Note

Click here to download the full example code

GridSearchCV#

Note

These examples are basically copies from the same examples in tpcp, but using gait algorithms! These examples are less often updated than the official tpcp examples. Hence, it makes sense to cross-check the official examples.

When trying to optimize parameters for algorithms that have trainable components, it is required to perform the parameter search on a validation set (that is separate from the test set used for the final validation). Even better, is to use a cross validation for this step. In gaitmap this can be done by using GridSearchCV.

This example explains how to use this method. To learn more about the concept, review the evaluation guide and the sklearn guide on tuning hyperparameters.

import random
from typing import Optional

import numpy as np
import pandas as pd


from gaitmap.data_transform import TrainableAbsMaxScaler
from gaitmap.utils.array_handling import iterate_region_data

random.seed(1)  # We set the random seed for repeatable results

Dataset#

As always, we need a dataset, a pipeline, and a scoring method for a parameter search. We reuse the dataset used in other pipeline examples.

from tpcp import Dataset

from gaitmap.example_data import get_healthy_example_imu_data, get_healthy_example_stride_borders


class MyDataset(Dataset):
    @property
    def sampling_rate_hz(self) -> float:
        return 204.8

    @property
    def data(self):
        self.assert_is_single(None, "data")
        return get_healthy_example_imu_data()[self.index.iloc[0]["foot"] + "_sensor"]

    @property
    def segmented_stride_list_(self):
        self.assert_is_single(None, "data")
        return get_healthy_example_stride_borders()[self.index.iloc[0]["foot"] + "_sensor"].set_index("s_id")

    def create_index(self) -> pd.DataFrame:
        return pd.DataFrame({"participant": ["test", "test"], "foot": ["left", "right"]})

The Pipeline#

We use a gait segmentation pipeline, that is explained in more detail in the Optimizable Pipelines example. However, we modify this pipeline in one key way: We add an additional parameter n_train_strides that controls how many randomly selected strides should be used during training. Modifying this parameter, will change the result of the self_optimize step.

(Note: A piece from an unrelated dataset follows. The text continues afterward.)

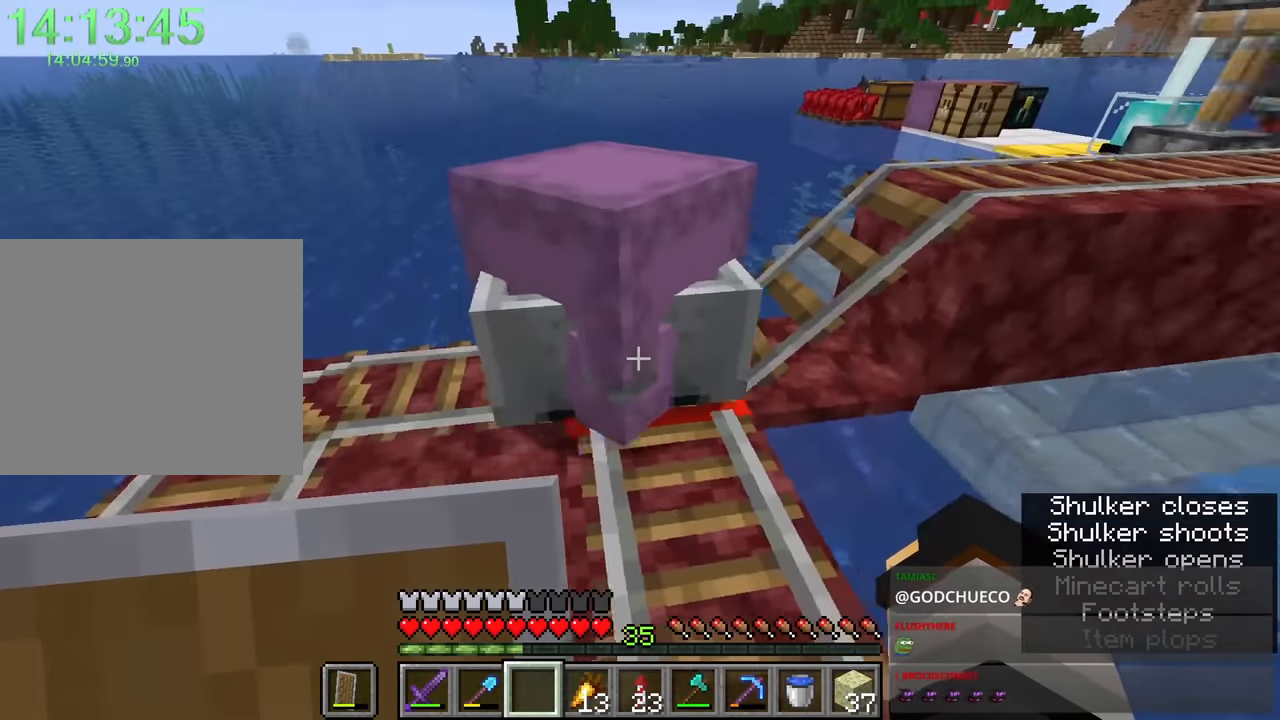
{"keys": ["w"], "mouse": [], "events": [[317, "a", "up"], [317, "w", "up"], [467, "w", "down"]]}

from tpcp import CloneFactory, HyperParameter, OptimizableParameter, OptimizablePipeline, PureParameter

from gaitmap.stride_segmentation import BarthDtw, InterpolatedDtwTemplate
from gaitmap.utils.coordinate_conversion import convert_left_foot_to_fbf, convert_right_foot_to_fbf
from gaitmap.utils.datatype_helper import SingleSensorStrideList


class MyPipeline(OptimizablePipeline):
    max_cost: PureParameter[float]
    template: OptimizableParameter[InterpolatedDtwTemplate]
    n_train_strides: HyperParameter[Optional[int]]

    segmented_stride_list_: SingleSensorStrideList
    cost_func_: np.ndarray

    def __init__(
        self,
        max_cost: float = 3,
        # We need to wrap the template in a `CloneFactory` call here to prevent issues with mutable defaults!
        template: InterpolatedDtwTemplate = CloneFactory(InterpolatedDtwTemplate(scaling=TrainableAbsMaxScaler())),
        n_train_strides: Optional[int] = None,
    ) -> None:
        self.max_cost = max_cost
        self.template = template
        self.n_train_strides = n_train_strides

    def self_optimize(self, dataset: MyDataset, **kwargs):
        # Our training consists of cutting all strides from the dataset and then creating a new template from all
        # strides in the dataset

        # We expect multiple datapoints in the dataset
        sampling_rate = dataset[0].sampling_rate_hz

        # We create a generator for the data and the stride labels
        data_sequences = (
            self._convert_cord_system(datapoint.data, datapoint.groups[0][1]).filter(like="gyr")
            for datapoint in dataset
        )
        stride_labels = (datapoint.segmented_stride_list_ for datapoint in dataset)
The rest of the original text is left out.